• To do: The answer must consist of every line below that holds the word "linejoin".
□ □ □
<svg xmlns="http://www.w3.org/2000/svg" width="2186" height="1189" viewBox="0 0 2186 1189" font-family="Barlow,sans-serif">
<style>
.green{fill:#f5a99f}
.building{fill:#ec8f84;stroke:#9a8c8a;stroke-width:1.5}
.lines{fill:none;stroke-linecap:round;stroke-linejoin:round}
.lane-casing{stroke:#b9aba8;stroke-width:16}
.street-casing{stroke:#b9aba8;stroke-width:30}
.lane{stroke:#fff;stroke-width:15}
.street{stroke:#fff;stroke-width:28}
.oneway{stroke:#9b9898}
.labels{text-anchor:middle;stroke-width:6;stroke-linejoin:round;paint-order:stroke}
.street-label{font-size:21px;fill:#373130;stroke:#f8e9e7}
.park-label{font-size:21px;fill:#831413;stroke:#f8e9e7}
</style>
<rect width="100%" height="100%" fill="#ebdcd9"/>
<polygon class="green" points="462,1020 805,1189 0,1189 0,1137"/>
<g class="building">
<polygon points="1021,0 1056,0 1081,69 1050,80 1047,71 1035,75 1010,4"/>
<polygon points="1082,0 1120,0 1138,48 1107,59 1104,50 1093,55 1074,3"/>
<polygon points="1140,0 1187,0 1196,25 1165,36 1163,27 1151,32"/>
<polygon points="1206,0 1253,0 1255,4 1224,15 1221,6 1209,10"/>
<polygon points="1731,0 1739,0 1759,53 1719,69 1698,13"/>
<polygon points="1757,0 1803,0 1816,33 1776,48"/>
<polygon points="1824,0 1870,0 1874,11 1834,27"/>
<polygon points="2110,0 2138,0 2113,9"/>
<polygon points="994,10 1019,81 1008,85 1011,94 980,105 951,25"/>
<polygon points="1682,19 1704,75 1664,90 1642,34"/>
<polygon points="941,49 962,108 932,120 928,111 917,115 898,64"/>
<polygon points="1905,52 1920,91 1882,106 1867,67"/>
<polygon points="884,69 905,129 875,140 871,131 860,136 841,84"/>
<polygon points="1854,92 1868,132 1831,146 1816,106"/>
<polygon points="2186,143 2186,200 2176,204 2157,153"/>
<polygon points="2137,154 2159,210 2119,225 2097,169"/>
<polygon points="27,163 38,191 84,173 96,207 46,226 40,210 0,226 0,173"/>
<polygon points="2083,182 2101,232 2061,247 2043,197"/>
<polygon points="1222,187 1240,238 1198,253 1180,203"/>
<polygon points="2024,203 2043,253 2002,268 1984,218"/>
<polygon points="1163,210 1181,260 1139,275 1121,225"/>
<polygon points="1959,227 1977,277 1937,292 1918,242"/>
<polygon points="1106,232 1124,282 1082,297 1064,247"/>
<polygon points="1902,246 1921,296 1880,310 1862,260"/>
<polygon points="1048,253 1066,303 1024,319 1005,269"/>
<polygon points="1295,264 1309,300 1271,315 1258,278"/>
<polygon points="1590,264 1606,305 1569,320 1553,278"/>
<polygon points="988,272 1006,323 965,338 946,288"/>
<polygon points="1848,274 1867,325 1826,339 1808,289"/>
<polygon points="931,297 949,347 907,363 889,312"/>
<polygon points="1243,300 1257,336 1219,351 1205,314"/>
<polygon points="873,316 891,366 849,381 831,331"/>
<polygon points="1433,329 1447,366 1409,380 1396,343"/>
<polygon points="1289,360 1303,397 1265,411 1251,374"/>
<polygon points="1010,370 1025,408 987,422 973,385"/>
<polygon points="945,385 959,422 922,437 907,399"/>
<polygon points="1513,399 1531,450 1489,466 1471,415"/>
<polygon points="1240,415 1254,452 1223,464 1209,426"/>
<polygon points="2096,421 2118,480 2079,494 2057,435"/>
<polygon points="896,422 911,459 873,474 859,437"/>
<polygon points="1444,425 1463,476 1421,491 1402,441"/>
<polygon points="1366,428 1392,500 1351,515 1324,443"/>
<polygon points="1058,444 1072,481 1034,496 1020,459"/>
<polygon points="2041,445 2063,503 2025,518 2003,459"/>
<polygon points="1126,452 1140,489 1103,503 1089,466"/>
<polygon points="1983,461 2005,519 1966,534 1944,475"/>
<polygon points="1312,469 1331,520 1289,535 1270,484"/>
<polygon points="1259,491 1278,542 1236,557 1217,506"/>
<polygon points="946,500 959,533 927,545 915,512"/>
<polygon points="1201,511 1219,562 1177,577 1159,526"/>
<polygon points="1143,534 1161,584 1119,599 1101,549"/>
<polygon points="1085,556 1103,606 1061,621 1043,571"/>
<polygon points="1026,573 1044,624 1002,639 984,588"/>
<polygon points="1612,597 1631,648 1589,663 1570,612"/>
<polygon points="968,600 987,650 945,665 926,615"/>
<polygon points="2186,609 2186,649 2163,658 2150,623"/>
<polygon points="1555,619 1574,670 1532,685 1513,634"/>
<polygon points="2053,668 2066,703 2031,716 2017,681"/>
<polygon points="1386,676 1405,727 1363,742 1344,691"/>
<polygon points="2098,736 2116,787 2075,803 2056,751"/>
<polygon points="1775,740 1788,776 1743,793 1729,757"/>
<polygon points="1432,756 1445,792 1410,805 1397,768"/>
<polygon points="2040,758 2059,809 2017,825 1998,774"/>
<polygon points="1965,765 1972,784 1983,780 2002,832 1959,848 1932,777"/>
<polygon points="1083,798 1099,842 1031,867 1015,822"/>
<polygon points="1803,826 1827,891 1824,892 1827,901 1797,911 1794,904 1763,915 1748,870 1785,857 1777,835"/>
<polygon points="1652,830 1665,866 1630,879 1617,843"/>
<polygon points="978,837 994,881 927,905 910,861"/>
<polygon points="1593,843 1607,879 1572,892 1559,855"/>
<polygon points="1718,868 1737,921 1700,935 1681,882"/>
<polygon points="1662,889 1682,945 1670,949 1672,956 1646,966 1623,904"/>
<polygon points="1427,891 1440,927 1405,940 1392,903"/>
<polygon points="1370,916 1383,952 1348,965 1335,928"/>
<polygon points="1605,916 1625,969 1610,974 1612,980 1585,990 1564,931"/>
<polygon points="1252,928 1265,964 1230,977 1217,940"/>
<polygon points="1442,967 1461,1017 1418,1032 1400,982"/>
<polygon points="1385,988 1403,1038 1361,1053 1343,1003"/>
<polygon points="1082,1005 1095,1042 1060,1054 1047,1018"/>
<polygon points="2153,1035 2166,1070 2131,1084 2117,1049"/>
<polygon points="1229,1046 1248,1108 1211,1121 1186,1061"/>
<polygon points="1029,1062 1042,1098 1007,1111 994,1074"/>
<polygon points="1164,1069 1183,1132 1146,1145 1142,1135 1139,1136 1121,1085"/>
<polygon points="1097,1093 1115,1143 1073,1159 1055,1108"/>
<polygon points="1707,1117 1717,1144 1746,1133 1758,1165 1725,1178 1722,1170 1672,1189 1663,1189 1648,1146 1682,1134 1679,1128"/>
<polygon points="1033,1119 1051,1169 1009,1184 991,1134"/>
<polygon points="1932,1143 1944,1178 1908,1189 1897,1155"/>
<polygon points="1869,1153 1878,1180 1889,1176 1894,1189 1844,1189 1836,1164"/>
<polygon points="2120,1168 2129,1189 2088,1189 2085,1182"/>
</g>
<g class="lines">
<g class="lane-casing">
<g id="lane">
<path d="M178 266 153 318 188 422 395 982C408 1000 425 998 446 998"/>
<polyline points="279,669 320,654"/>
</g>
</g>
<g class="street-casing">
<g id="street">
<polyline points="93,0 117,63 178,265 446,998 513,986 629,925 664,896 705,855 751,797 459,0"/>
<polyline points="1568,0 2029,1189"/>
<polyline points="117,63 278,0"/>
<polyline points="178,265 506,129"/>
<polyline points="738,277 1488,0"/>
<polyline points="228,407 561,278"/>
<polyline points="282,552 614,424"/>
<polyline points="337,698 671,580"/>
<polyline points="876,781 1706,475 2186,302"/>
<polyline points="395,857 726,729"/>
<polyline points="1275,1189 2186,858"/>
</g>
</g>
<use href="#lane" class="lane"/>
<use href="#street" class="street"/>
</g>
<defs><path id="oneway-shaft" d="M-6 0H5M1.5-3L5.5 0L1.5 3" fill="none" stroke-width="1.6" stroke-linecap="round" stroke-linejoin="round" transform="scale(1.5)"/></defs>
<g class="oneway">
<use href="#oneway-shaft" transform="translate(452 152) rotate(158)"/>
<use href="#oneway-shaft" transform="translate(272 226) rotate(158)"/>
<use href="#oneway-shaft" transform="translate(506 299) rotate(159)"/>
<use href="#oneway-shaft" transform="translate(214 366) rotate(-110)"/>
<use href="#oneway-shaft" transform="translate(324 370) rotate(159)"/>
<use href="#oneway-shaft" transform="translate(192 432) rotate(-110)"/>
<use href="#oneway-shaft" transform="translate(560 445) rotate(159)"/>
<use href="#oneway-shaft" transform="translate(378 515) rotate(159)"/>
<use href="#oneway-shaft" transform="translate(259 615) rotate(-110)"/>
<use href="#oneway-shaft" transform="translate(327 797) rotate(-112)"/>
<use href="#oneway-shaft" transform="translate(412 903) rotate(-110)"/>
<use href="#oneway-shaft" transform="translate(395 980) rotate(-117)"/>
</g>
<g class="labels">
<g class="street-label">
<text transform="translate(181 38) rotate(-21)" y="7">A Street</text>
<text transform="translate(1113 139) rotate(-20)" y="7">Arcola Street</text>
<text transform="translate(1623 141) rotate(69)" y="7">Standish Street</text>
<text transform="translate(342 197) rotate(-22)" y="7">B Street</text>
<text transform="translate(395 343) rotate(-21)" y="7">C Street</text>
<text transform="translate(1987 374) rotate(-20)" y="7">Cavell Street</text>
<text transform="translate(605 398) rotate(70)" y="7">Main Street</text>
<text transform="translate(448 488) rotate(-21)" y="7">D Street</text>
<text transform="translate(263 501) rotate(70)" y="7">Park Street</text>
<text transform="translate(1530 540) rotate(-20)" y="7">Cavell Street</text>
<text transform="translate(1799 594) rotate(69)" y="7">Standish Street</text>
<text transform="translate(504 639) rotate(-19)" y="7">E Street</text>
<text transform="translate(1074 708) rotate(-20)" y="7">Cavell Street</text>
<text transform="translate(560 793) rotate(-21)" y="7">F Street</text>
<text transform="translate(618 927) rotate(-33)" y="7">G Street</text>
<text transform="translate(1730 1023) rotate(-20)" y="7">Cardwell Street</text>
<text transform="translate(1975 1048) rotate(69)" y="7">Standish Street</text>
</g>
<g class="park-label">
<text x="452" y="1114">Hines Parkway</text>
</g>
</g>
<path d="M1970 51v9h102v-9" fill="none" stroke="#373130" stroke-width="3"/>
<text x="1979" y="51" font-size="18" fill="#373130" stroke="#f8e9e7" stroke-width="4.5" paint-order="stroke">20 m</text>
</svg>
□ □ □
• Solution to this problem:
.lines{fill:none;stroke-linecap:round;stroke-linejoin:round}
.labels{text-anchor:middle;stroke-width:6;stroke-linejoin:round;paint-order:stroke}
<defs><path id="oneway-shaft" d="M-6 0H5M1.5-3L5.5 0L1.5 3" fill="none" stroke-width="1.6" stroke-linecap="round" stroke-linejoin="round" transform="scale(1.5)"/></defs>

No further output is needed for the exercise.